Galas enacts 'Judgement Day'

Avant-garde performance artist Diamanda Galas will perform "Judgement Day," an emotionally charged, solo stage production about the AIDS epidemic, tonight in Spaulding Auditorium at 8 p.m.

The classically trained singer and pianist uses everything from biblical passages to parodies of fundamentalist preachers in her criticism of how the disease is dealt with by many Americans.

Shock is an integral part of Galas's shows. She has been known to appear on stage nude and covered with stage-blood.
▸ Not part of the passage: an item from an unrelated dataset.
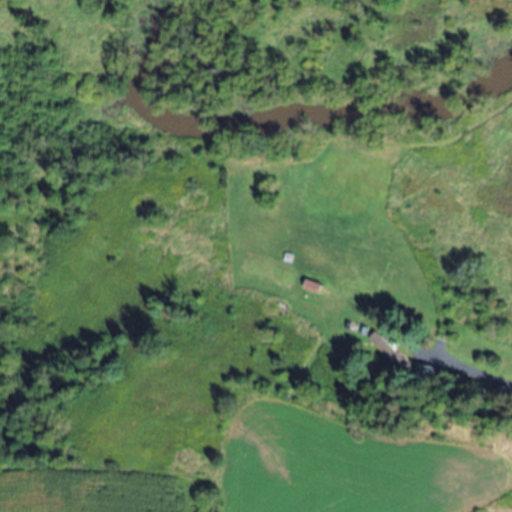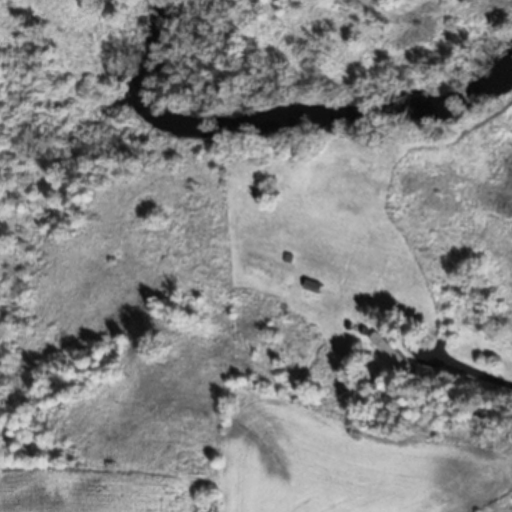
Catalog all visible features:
river: (279, 117)
building: (315, 286)
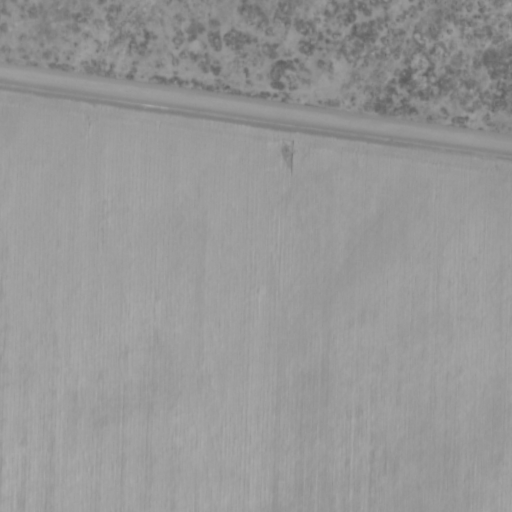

In a photo by Annie Leibowitz for Vanity Fair magazine the performance artist poses for a Crucifixion scene.

Songs from "Judgement Day" come from her new compact disc "The Singer," which is a continuation of three records released by Galas in the mid-80s about AIDS.

Other previous Galas works include: "Wild Women With Steak Knives" and "You Must Be Certain of the Devil."

In her work, Galas uses several blues and gospel songs by such artists as Willie Dixon and Roy Acuff. She transforms Acuff's "Were You There When They Crucified My Lord" to a contemporary version with the saints replaced by the AIDS community.

Since she began composing "Plague Mass" in 1984, most of her work has addressed the AIDS, which took her brother's life in 1986.